Ditto when you walk into the grocery store to discover that the only produce available is six cucumbers (and you don’t really like cucumbers). Or when you spend two hours waiting in line at a government office, only to finally have it be your turn and then have the nice lady behind the glass window tells you you’re at the wrong place (you only make this mistake once).
If you can’t find a way to make these things funny (along with a gazillion other situations you will only ever encounter on a rock), you will slowly go insane. The alternative – or supplement to humor – is to drink. A lot. Which brings its own host of issues…like getting fat. And having a perma-headache. And alcohol consumption on an island is a whole ‘nother issue, anyway. So let’s not go there.
But there is one situation that defies the discovery of humor. Or at least I haven’t found the funny part. Yet.
Being homesick.

The data ::
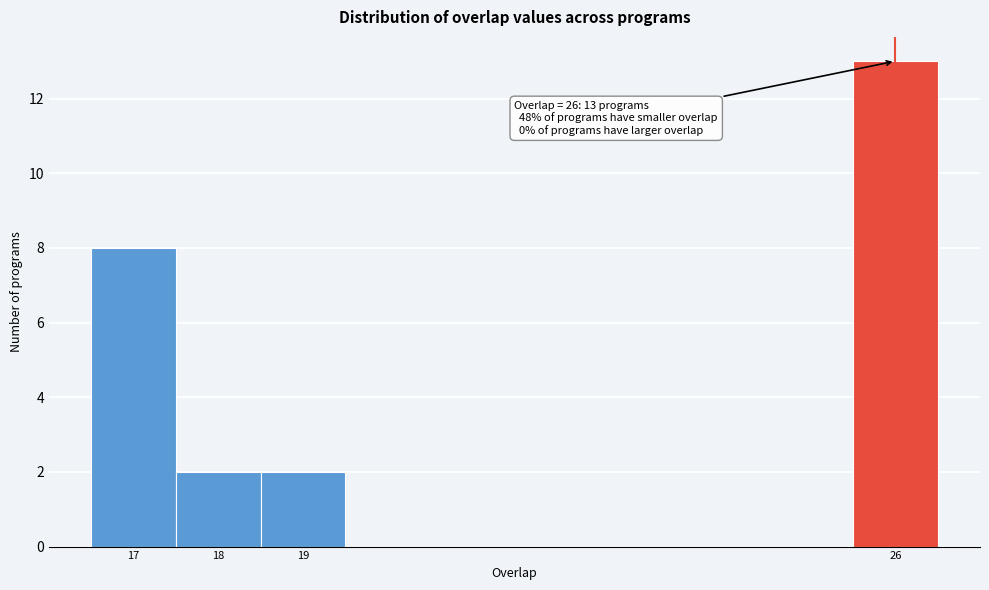

Which range on the x-axis has the tallest bar?

25.5 to 26.5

Required work ::
1. In the excerpt about island life, what is the only produce available at the grocery store?
2. Carry on the excerpt about island life from its last sentence.
The lines are separate material from the excerpt about island life.

Outputs in order ::
1. Six cucumbers.

2.
Longing for the familiar places, spaces and faces from your past can be a tough thing. And it can hit at any moment, no matter how many years you’ve proudly worn the Island Girl crown. It probably won’t hit in those first few glorious, boat drink-filled months after your arrival. After all, you’re still a newbie and everything is so amazing and hilarious and fresh in those initial halcyon days, that you hardly have time to think about the stuff you left behind.
But at some point, you will start to think about it. And this is what I consider decision time. You will either adapt to “real life” on a rock or eschew rock life altogether. If you choose option B, you’ll head back to the land of Mickey D’s and Tarjay and consider your short time on a rock a fun experiment with a quick expiration date.
But if you select Option A (you should!), some changes will have to be made. Your liver demands it, if nothing else. And eventually, even the most die-hard rock dwelling woman will have a schedule and obligations and, shudder, responsibilities. Because, you know, we’re grown ups and all, with bills and shit…even in paradise. (Some aspects of your new life will look frightening similar to your old one. Sorry.)
But, don’t despair! The new life you create will not be an imitation of your old life back home. At least not if you do it right. After all, drinking a cold beer for breakfast or wearing a bikini top in lieu of a bra are usually not things that happen on the daily back in NYC or Chicago or Seattle (at least not for me).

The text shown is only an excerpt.